**THE INPUT:**

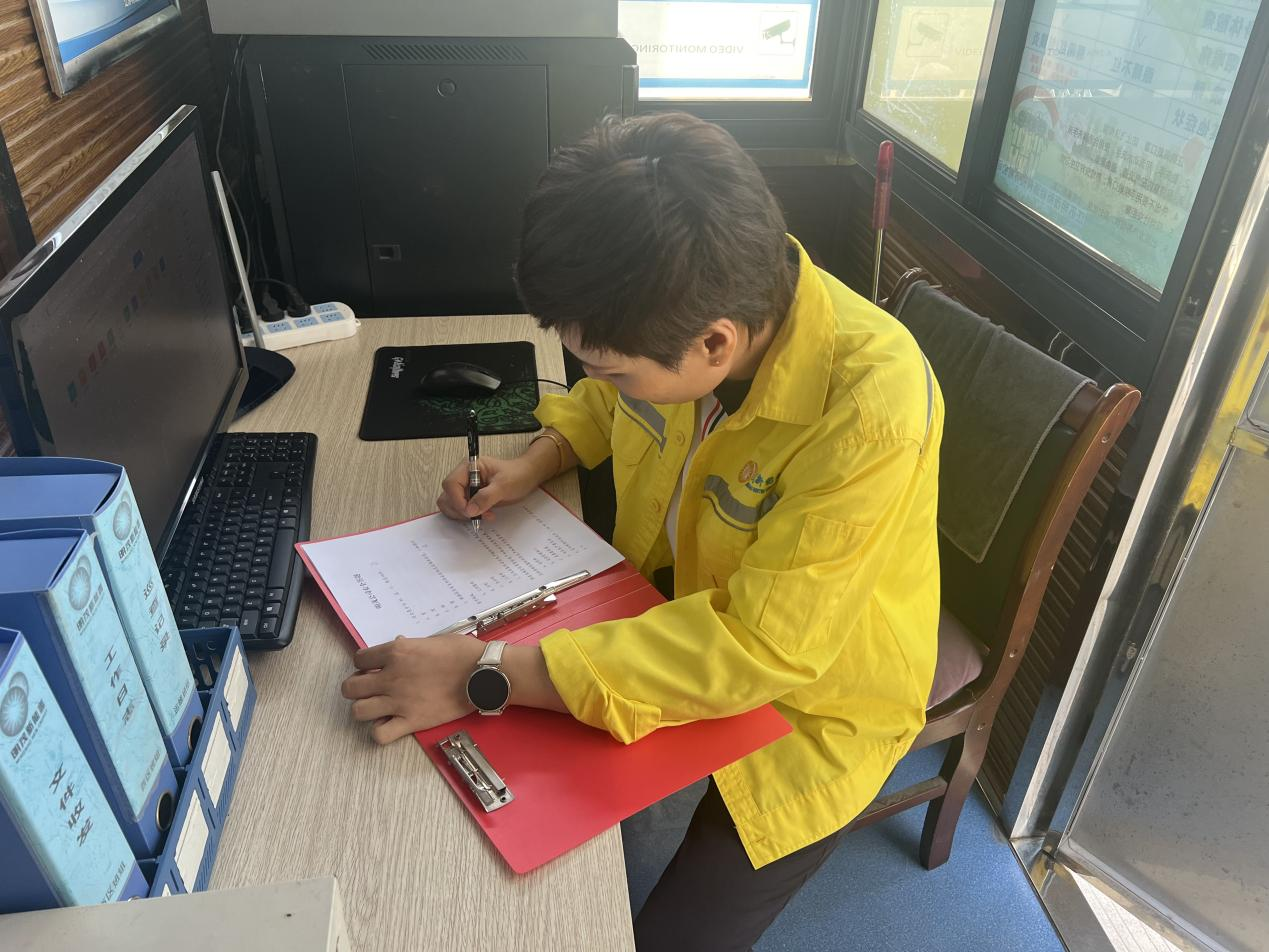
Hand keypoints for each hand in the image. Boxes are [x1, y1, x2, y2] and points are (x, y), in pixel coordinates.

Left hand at [340, 635, 484, 743]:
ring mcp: (399, 702)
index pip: (359, 659)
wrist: (483, 674)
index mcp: (396, 653)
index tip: (374, 668)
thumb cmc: (462, 652)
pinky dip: (380, 732)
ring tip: (378, 707)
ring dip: (364, 709)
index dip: (364, 664)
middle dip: (357, 688)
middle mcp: (391, 678)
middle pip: (350, 687)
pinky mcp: (411, 722)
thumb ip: (409, 645)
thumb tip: (398, 646)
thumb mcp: (432, 640)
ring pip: (358, 711)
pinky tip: (390, 724)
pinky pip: (380, 734)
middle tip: (371, 689)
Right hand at [436, 454, 546, 522]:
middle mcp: (464, 477)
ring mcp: (466, 488)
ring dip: (463, 514)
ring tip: (484, 515)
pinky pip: (460, 509)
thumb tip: (470, 510)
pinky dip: (468, 516)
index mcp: (469, 467)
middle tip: (478, 515)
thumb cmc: (517, 475)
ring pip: (450, 505)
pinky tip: (484, 515)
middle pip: (447, 496)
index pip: (451, 484)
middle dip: (460, 509)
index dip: (457, 500)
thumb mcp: (504, 485)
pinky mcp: (470, 498)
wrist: (527, 477)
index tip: (470, 511)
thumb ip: (486, 497)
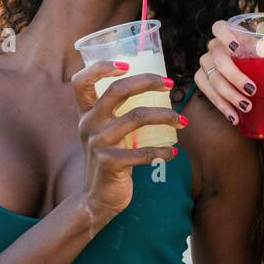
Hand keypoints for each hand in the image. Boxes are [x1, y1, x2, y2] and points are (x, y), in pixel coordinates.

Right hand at [71, 62, 182, 219]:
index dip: (100, 68)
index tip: (126, 64)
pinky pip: (143, 151)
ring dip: (166, 116)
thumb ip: (115, 114)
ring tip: (182, 122)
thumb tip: (151, 88)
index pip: (81, 82)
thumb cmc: (107, 160)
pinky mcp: (109, 163)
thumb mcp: (103, 134)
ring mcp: (97, 143)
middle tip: (170, 84)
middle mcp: (88, 124)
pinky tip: (173, 152)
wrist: (96, 199)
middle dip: (147, 81)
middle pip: (117, 90)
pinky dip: (162, 151)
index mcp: (85, 114)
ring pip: (137, 117)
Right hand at [194, 20, 263, 125]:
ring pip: (212, 80)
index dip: (225, 36)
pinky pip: (207, 93)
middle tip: (252, 90)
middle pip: (218, 60)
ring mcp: (205, 64)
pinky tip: (234, 117)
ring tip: (246, 108)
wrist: (241, 68)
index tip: (236, 48)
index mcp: (228, 34)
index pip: (219, 27)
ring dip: (228, 96)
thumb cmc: (258, 56)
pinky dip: (221, 106)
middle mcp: (213, 48)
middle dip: (234, 76)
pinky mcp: (202, 80)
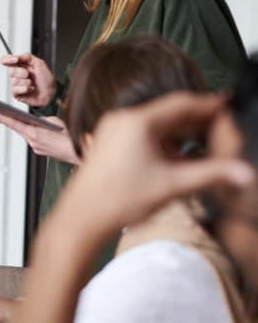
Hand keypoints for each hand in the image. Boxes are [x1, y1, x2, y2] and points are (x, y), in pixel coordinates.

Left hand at [0, 112, 79, 163]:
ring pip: (25, 135)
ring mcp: (36, 148)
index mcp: (34, 133)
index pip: (14, 124)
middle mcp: (32, 142)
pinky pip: (32, 140)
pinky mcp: (40, 151)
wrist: (78, 152)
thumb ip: (42, 120)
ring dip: (21, 127)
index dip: (3, 118)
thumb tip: (36, 120)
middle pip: (18, 129)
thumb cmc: (69, 136)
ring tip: (13, 118)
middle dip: (10, 121)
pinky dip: (30, 133)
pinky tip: (30, 128)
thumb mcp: (54, 121)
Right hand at [1, 54, 56, 107]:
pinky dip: (25, 89)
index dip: (7, 59)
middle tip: (29, 75)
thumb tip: (17, 56)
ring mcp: (16, 84)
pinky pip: (15, 89)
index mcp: (21, 65)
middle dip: (22, 72)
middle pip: (10, 71)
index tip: (15, 60)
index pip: (6, 60)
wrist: (51, 92)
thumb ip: (27, 57)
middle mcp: (17, 74)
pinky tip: (31, 89)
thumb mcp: (40, 63)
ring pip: (14, 81)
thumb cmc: (46, 79)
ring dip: (26, 82)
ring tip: (32, 83)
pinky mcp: (16, 93)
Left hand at [60, 92, 254, 233]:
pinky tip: (178, 159)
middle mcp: (122, 120)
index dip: (209, 105)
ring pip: (156, 125)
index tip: (228, 106)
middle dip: (198, 122)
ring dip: (181, 134)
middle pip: (169, 113)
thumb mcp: (173, 185)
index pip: (182, 103)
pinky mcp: (109, 144)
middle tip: (223, 130)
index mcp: (137, 122)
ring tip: (205, 146)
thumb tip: (244, 172)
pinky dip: (163, 143)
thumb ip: (212, 175)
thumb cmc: (117, 200)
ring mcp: (113, 131)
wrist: (82, 218)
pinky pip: (142, 135)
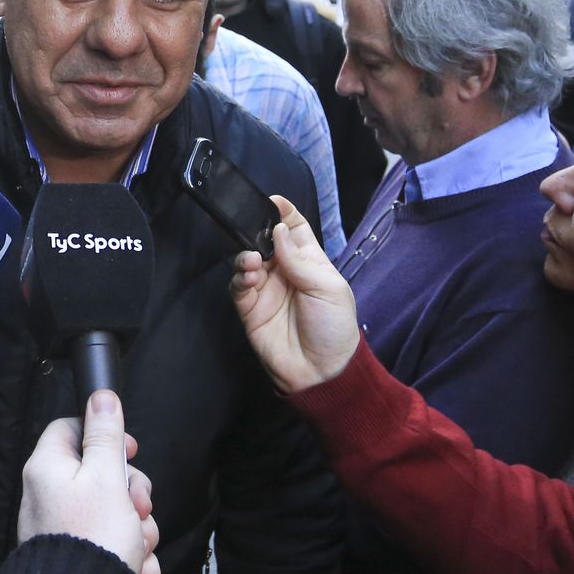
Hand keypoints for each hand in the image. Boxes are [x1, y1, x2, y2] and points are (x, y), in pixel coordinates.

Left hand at [19, 391, 159, 573]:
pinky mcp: (82, 558)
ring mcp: (65, 530)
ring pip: (116, 513)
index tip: (129, 450)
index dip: (103, 433)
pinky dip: (130, 556)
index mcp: (48, 470)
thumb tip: (101, 397)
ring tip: (135, 546)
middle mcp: (50, 497)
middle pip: (101, 475)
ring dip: (138, 528)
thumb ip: (106, 436)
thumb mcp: (106, 477)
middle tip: (138, 507)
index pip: (71, 429)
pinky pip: (115, 545)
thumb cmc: (92, 538)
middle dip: (132, 493)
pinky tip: (132, 568)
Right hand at [229, 195, 359, 394]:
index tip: (272, 201)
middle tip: (248, 224)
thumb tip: (277, 231)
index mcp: (309, 261)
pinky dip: (240, 277)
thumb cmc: (334, 327)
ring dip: (246, 255)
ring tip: (252, 261)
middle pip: (264, 240)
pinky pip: (238, 286)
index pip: (294, 228)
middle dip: (255, 230)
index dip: (283, 213)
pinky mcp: (250, 308)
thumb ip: (300, 260)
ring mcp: (266, 289)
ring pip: (247, 260)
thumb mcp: (328, 288)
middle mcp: (284, 271)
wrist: (322, 372)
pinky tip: (249, 277)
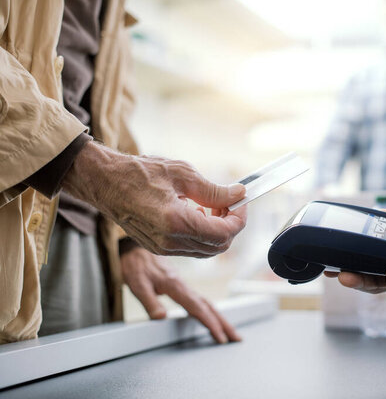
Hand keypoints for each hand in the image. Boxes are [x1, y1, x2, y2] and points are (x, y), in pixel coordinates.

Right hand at [63, 142, 246, 256]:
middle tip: (230, 203)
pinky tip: (197, 213)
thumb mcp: (183, 174)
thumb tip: (238, 195)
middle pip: (218, 247)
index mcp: (175, 222)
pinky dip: (202, 234)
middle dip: (230, 226)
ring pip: (206, 251)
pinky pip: (191, 249)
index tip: (241, 204)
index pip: (223, 233)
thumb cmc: (138, 173)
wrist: (105, 182)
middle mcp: (169, 242)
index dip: (238, 220)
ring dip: (218, 231)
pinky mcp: (158, 248)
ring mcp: (162, 248)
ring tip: (213, 206)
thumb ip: (214, 190)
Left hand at [121, 247, 240, 343]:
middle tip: (236, 338)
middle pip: (209, 306)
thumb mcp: (137, 284)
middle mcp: (183, 286)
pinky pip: (201, 300)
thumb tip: (161, 318)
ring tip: (231, 332)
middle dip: (223, 323)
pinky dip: (211, 311)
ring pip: (207, 303)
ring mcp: (184, 286)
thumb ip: (149, 301)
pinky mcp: (182, 286)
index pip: (197, 308)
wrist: (135, 249)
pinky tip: (213, 316)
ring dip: (220, 318)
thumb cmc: (136, 265)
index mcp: (175, 286)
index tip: (220, 336)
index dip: (209, 323)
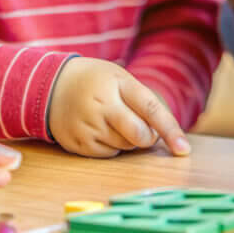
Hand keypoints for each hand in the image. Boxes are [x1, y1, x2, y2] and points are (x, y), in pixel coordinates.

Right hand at [47, 57, 188, 157]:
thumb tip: (166, 137)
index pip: (150, 109)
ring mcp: (88, 127)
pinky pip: (109, 154)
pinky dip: (111, 146)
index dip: (170, 130)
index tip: (183, 149)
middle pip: (139, 135)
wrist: (50, 85)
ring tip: (110, 120)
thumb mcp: (118, 78)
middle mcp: (101, 106)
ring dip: (127, 139)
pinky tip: (99, 129)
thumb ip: (143, 102)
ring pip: (125, 147)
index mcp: (115, 84)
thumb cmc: (94, 81)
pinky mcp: (78, 144)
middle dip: (147, 136)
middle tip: (139, 126)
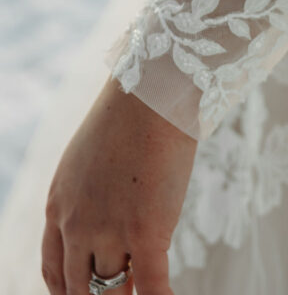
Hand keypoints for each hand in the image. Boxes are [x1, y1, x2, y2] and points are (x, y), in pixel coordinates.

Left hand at [42, 75, 196, 294]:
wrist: (151, 93)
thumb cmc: (128, 116)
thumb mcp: (86, 159)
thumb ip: (87, 195)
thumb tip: (106, 218)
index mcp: (57, 207)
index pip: (54, 271)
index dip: (69, 293)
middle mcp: (76, 225)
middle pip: (81, 288)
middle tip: (118, 294)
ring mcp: (109, 231)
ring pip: (113, 290)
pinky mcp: (146, 232)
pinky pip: (152, 287)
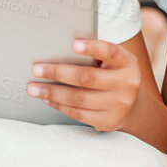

**INSTRUCTIONS TO FOLLOW:** Show the lines in the entries above that include the string "Left".

**ANSWER TO THE PROBLEM:**
Left hand at [340, 635, 484, 743]:
Left hand at [0, 112, 79, 163]:
Left hand at [60, 92, 254, 233]:
Left hand at [19, 391, 159, 573]:
Left hand at [121, 247, 240, 343]:
Left hand at [42, 75, 196, 294]:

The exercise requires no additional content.